The romance of the Languedoçians was unhappily not accompanied by purity of manners, and much of Queen Eleanor’s misconduct may be ascribed to the tone prevalent in her native duchy, to which she was much attached. Her brave son, Richard, growing up in this land of minstrelsy, became a thorough troubadour, and loved no portion of his father’s domains as well as the sunny south; and his two brothers, Henry and Geoffrey, likewise fell much under the influence of the poetical knights of Aquitaine, especially Bertrand de Born, Viscount de Hautefort, an accomplished noble, who was the intimate friend of all the princes.

The King’s first disappointment was when, at length, a son was born to Louis VI., who had hitherto, to use his own words, “been afflicted with a multitude of daughters.” This son of his old age was christened “Philippe Dieu donné,” and the servant who brought the welcome tidings of his birth was rewarded with a grant of three measures of wheat yearly from the royal farm of Gonesse. Soon after, Louis dreamt that he saw his son holding a goblet of blood in his hand, from which his valor was predicted, and he did indeed seem born to visit the offences of the Plantagenets on their own heads. Even while quite a child, when present at a conference between the two kings under the Elm of Gisors, he was shrewd enough to perceive that Henry was unjustly overreaching his father, and surprised all present by exclaiming, “Sir, you do my father wrong. I perceive that you always gain the advantage over him. I cannot hinder you now, but I give you notice that, when I am grown up, I will take back all of which you now deprive us.” And, by fair means and foul, he kept his word.

Next Henry began to find that the Church would not allow him to remain in peace while he kept the Archbishop in exile, and the dread of excommunication caused him to obviate the danger of his subjects being released from their oaths of allegiance, by causing his eldest son to be crowned, and receive their homage. The Princess Margaret was in Aquitaine with Queen Eleanor; and when she found that the rights of her former tutor, Becket, were neglected, and the ceremony to be performed by the Archbishop of York, she refused to come to England, and her husband was crowned alone. It was then that his father carved at his banquet, and he made the arrogant speech respecting the son of a count and the son of a king.

That year was marked by the murder of the Archbishop, and soon after the storm began to burst. Young Henry, now nineteen years of age, went with his wife to pay a visit to her father at Paris, and returned full of discontent, complaining that he was a king only in name, since he had not even a house to himself, and insisting on his father’s giving up to him at once either England, Normandy, or Anjou.

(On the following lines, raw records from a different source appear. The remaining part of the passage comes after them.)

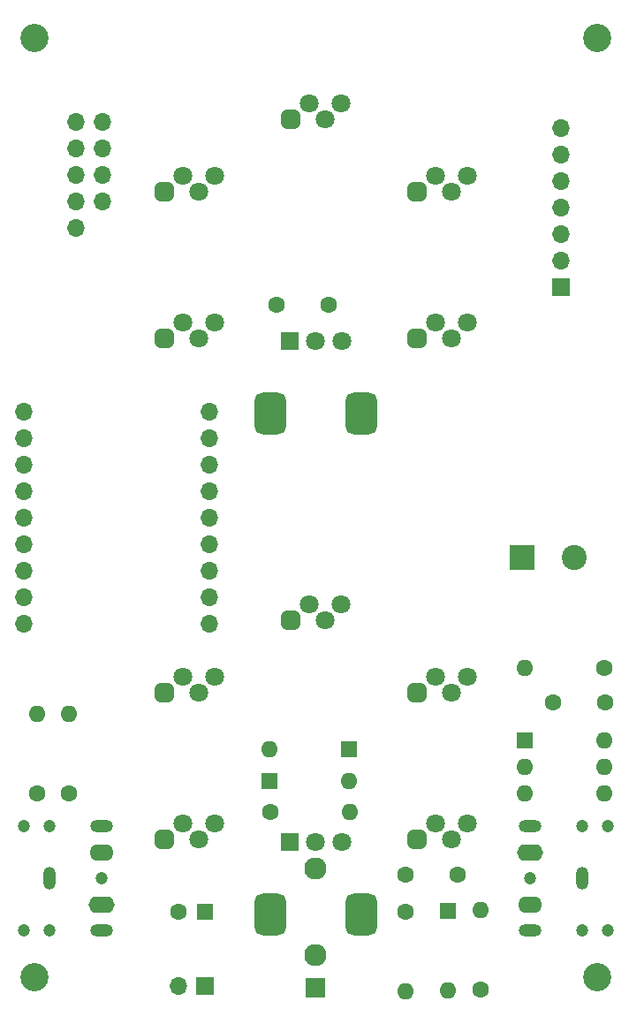
<source format=gbr>
%TF.GenerationSoftware,KiCad,Pcbnew,8.0.7*%
%TF.CreationDate,2025-02-23T13:29:02+00:00*%
%TF.ProjectId,WaveshareZeroKrell,57617665-7368-4617-9265-5a65726f4b72,rev?*%
%TF.SameCoordinates,Original*%
%TF.FileFunction,Soldermask,Top*%
%TF.FilePolarity,Negative*%
%FSLAX46Y46*%
G04 Gerber Fmt 4.6, Leading zero omitted, Abs format (unit mm)*
G04 Created by KiCad (PCBNEW 8.0.7) date 2025-02-23 13:29:02*
%MOMM*%
%LPD*%
G01*
G04 APERTURE LIST*
G04 Aperture macros list*
%AMRoundRect*
0 Rectangle with rounded corners*
0 $1 Rounding radius*
0 $2 $3 $4 $5 $6 $7 $8 $9 X,Y pos of 4 corners*
0 Add a 4 corners polygon primitive as box body*
4,1,4,$2,$3,$4,$5,$6,$7,$8,$9,$2,$3,0*
0 Add four circle primitives for the rounded corners*
1,1,$1+$1,$2,$3*
1,1,$1+$1,$4,$5*
1,1,$1+$1,$6,$7*
1,1,$1+$1,$8,$9*
0 Add four rect primitives between the rounded corners*
20,1,$1+$1,$2,$3,$4,$5,0*
20,1,$1+$1,$4,$5,$6,$7,0*
20,1,$1+$1,$6,$7,$8,$9,0*
20,1,$1+$1,$8,$9,$2,$3,0*%
G04 Aperture macros list end*
%ADD10O,1.700000X1.700000*%
%ADD11R,1.930000X1.830000*%
%ADD12C,2.130000*%
%ADD13R,1.700000X1.700000*%
%ADD14C,2.700000*%
%ADD15C,1.600000*%
%ADD16O,1.600000X1.600000*%
%ADD17R,1.600000X1.600000*%
%ADD18C,1.200000*%
%ADD19O,2.200000X1.200000*%
%ADD20O,2.300000X1.600000*%
%ADD21O,1.200000X2.200000*%
%ADD22O,2.500000X1.600000*%
%ADD23R,2.400000X2.400000*%
%ADD24C,2.400000*%
%ADD25R,1.800000X1.800000*%
%ADD26C,1.800000*%
%ADD27RoundRect,0.750000X-0.750000X1.250000X-0.750000X-1.250000X0.750000X-1.250000X0.750000X1.250000X0*%
%ADD28RoundRect,0.450000X-0.450000X-0.450000X0.450000X-0.450000X0.450000X0.450000X-0.450000X0.450000X0*%
G04 APERTURE END LIST*
D10*
%TO.C,J1*%
X59540000Y-61000000D03*
X59540000Y-63540000D03*
X59540000Y-66080000D03*
X59540000Y-68620000D03*
%TD*%
%TO.C,J2*%
X57000000Y-61000000D03*
X57000000Y-63540000D03*
X57000000Y-66080000D03*
X57000000Y-68620000D03*
X57000000Y-71160000D03*
%TD*%
D11*
%TO.C,J5*%
X80000000Y-144000000D03*
D12*
X80000000Y-132600000D03*
X80000000Y-140900000D03*
%TD*%
D13*
%TO.C,J7*%
X103475000Y-76890000D03*
D10*
X103475000Y-74350000D03*
X103475000Y-71810000D03*
X103475000Y-69270000D03*
X103475000Y-66730000D03*
X103475000Y-64190000D03*
X103475000Y-61650000D03*
%TD*%
%TO.C,U1*%
X69800000Y-109145000D03*
X69800000Y-106605000D03*
X69800000Y-104065000D03*
X69800000Y-101525000D03*
X69800000Y-98985000D03*
X69800000Y-96445000D03*
X69800000Y-93905000D03*
X69800000Y-91365000D03*
X69800000Y-88825000D03*
X52020000Y-88825000D03*
X52020000Y-91365000D03*
X52020000Y-93905000D03*
X52020000Y-96445000D03*
X52020000Y-98985000D03*
X52020000Y-101525000D03*
X52020000Y-104065000D03*
X52020000Y-106605000D03*
X52020000Y-109145000D03*
%TD*%
D14*
%TO.C,MK1*%
X53000000Y-53000000D03*
%TD*%
D13*
%TO.C,J4*%
X69350000Y-143850000D03*
D10*
X66810000Y-143850000D03*
%TD*%
D14*
%TO.C,MK2*%
X107000000Y-53000000D03*
%TD*%
D15*
%TO.C,R1*%
X95825000Y-144185000D03*
D16*
X95825000Y-136565000D03*
%TD*%
D15*
%TO.C,R2*%
X56375000Y-125335000D03*
D16*
X56375000Y-117715000D03*
%TD*%
D17*
%TO.C,C2*%
X69357380Y-136700000D03*
D15*
X66857380Y-136700000D03*
%TD*%
%TO.C,R6*%
X88600000Y-136710000D03*
D16*
X88600000Y-144330000D03*
%TD*%
D14*
%TO.C,MK4*%
X107000000Y-143000000D03*
%TD*%
%TO.C,MK3*%
X53000000Y-143000000D03*
%TD*%
D15*
%TO.C,R5*%
X75640000Y-127175000D03*
D16*
X83260000Y-127175000D03*
%TD*%
D15*
%TO.C,C3*%
X88575000Y-133175000D03*
X93575000Y-133175000D03*
%TD*%
%TO.C,R3*%
X53250000Y-125335000D03*
D16*
X53250000Y-117715000D03*
%TD*%
D17*
%TO.C,D12*%
X83150000Y-121165000D03*
D16*
X75530000Y-121165000D03*
%TD*%
D18*
%TO.C,J3*%
X54500000Y-128500000D03*
X52000000Y-128500000D03*
X59500000Y-133500000D03*
X54500000Y-138500000D03*
X52000000Y-138500000D03*
D19*
X59500000Y-128500000D03*
D20*
X59500000Y-131000000D03*
D21*
X54500000Y-133500000D03*
D19*
X59500000Y-138500000D03*
D22*
X59500000Y-136000000D03*
%TD*%
D23*
%TO.C,C1*%
X99750000Y-102775000D03*
D24*
X104750000Y-102775000D03*
%TD*%
D18*
%TO.C,J6*%
X105500000Y-138500000D03*
X108000000Y-138500000D03*
X100500000Y-133500000D03*
X105500000Y-128500000D03*
X108000000Y-128500000D03*
D19*
X100500000Y-138500000D03*
D20*
X100500000Y-136000000D03*
D21*
X105500000Y-133500000D03*
D19*
X100500000Y-128500000D03*
D22*
X100500000Y-131000000D03*
%TD*%
D17*
%TO.C,D1*%
X92700000Y-136615000D03*
D16*
X92700000Y-144235000D03*
%TD*%
D15*
%TO.C,C5*%
X81250000Y-78550000D03*
X76250000Y-78550000D03*
%TD*%
D17*
%TO.C,U2*%
X100025000Y-120250000D03*
D16*
X100025000Y-122790000D03*
X100025000Y-125330000D03*
X107645000Y-125330000D03*
X107645000Y-122790000D03*
X107645000Y-120250000D03*
%TD*%
D15*
%TO.C,R4*%
X107660000Y-113375000D03*
D16*
X100040000Y-113375000D03*
%TD*%
D17*
%TO.C,D13*%
X75565000Y-124225000D03*
D16*
X83185000Y-124225000D03*
%TD*%
D15*
%TO.C,C4*%
X107700000Y-116625000D03*
X102700000Y-116625000D03*
%TD*%
D25*
%TO.C,RV1*%
X77500000Y-82000000D03*
D26*
X80000000Y-82000000D03*
X82500000Y-82000000D03*
D27*
X84400000Y-89000000D03*
X75600000Y-89000000D03*
%TD*%
D28*
%TO.C,D3*%
X89710000Y-115740000D03*
D26*
X91488000Y-114216000D03*
X93012000Y-115740000D03*
X94536000Y-114216000D03*
%TD*%
D28*
%TO.C,D11*%
X65470000Y-81740000D03*
D26*
X67248000Y-80216000D03*
X68772000Y-81740000D03*
X70296000Y-80216000D03*
%TD*%
D28*
%TO.C,D10*%
X65470000Y-67740000D03*
D26*
X67248000Y-66216000D03*
X68772000Y-67740000D03*
X70296000Y-66216000D03*
%TD*%
D28*
%TO.C,D7*%
X89710000Y-81740000D03*
D26*
X91488000Y-80216000D03*
X93012000Y-81740000D03*
X94536000Y-80216000D03*
%TD*%
D28*
%TO.C,D4*%
X77590000Y-108740000D03*
D26*
X79368000Y-107216000D03*
X80892000Y-108740000D03*
X82416000Y-107216000D03*
%TD*%
D28*
%TO.C,D5*%
X65470000Y-115740000D03*
D26*
X67248000Y-114216000D03*
X68772000Y-115740000D03*
X70296000Y-114216000D03*
%TD*%
D28*
%TO.C,D9*%
X77590000Y-60740000D03*
D26*
X79368000Y-59216000D03*
X80892000Y-60740000D03*
X82416000Y-59216000D03*
%TD*%
D28*
%TO.C,D6*%
X65470000Y-129740000D03*
D26*
X67248000Y-128216000D03*
X68772000Y-129740000D03*
X70296000Y-128216000D03*
%TD*%
D28*
%TO.C,D2*%
X89710000Y-129740000D03*
D26*
X91488000Y-128216000D03*
X93012000Y-129740000D03*
X94536000Y-128216000D03*
%TD*%
D25*
%TO.C,RV2*%
X77500000Y-130000000D03*
D26*
X80000000Y-130000000D03*
X82500000Y-130000000D03*
D27*
X84400000Y-137000000D03*
X75600000Y-137000000D03*
%TD*%
D28*
%TO.C,D8*%
X89710000Y-67740000D03*
D26*
X91488000Y-66216000D03*
X93012000Y-67740000D03*
X94536000Y-66216000D03*
%TD*%
M02*

</source>
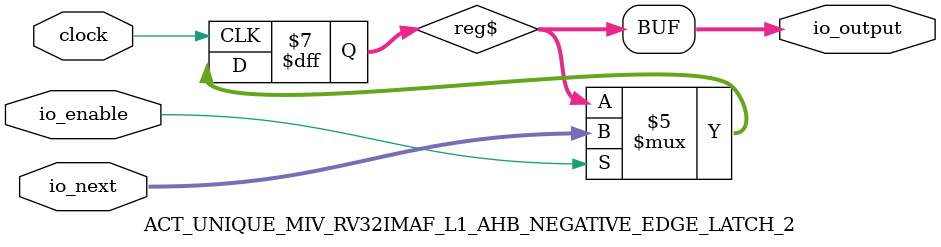
<source format=v>
`define RANDOMIZE
`timescale 1ns/10ps
module ACT_UNIQUE_MIV_RV32IMAF_L1_AHB_NEGATIVE_EDGE_LATCH_2(
  input        clock,
  input  [4:0] io_next,
  input        io_enable,
  output [4:0] io_output
);
  reg [4:0] reg$;
  reg [31:0] _RAND_0;
  wire [4:0] _GEN_0;
  assign io_output = reg$;
  assign _GEN_0 = io_enable ? io_next : reg$;
`ifdef RANDOMIZE
  integer initvar;
  initial begin
    `ifndef verilator
      #0.002 begin end
    `endif
  `ifdef RANDOMIZE_REG_INIT
  _RAND_0 = {1{$random}};
  reg$ = _RAND_0[4:0];
  `endif // RANDOMIZE_REG_INIT
  end
`endif // RANDOMIZE
  always @(posedge clock) begin
    if (io_enable) begin
      reg$ <= io_next;
    end
  end
endmodule

</source>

His complaints were echoed by Richard and Geoffrey, who were with their mother in Aquitaine. Richard had received investiture of the county of Poitiers, but the entire authority was in the hands of Castellanes, appointed by his father, and the proud natives were stirring up the young prince to shake off the bondage in which he, like them, was held. Geoffrey, though only fifteen, thought himself aggrieved by not having yet received his wife’s duchy of Brittany, and positively refused to pay homage for it to his eldest brother, when newly crowned to repair the irregularity of his first coronation, and for this opposition the high-spirited Bretons forgave his Angevin blood, and looked on him as their champion. The boys’ discontents were aggravated by their mother, and the state of feeling was so well known in the South, that when Henry and his eldest son came to Limoges to receive the homage of Count Raymond of Toulouse, that noble, on coming to the part of the oath of fealty where he was engaged to counsel his lord against his enemies, added, “I should warn you to secure your castles of Poitou and Aquitaine, and to mistrust your wife and sons.”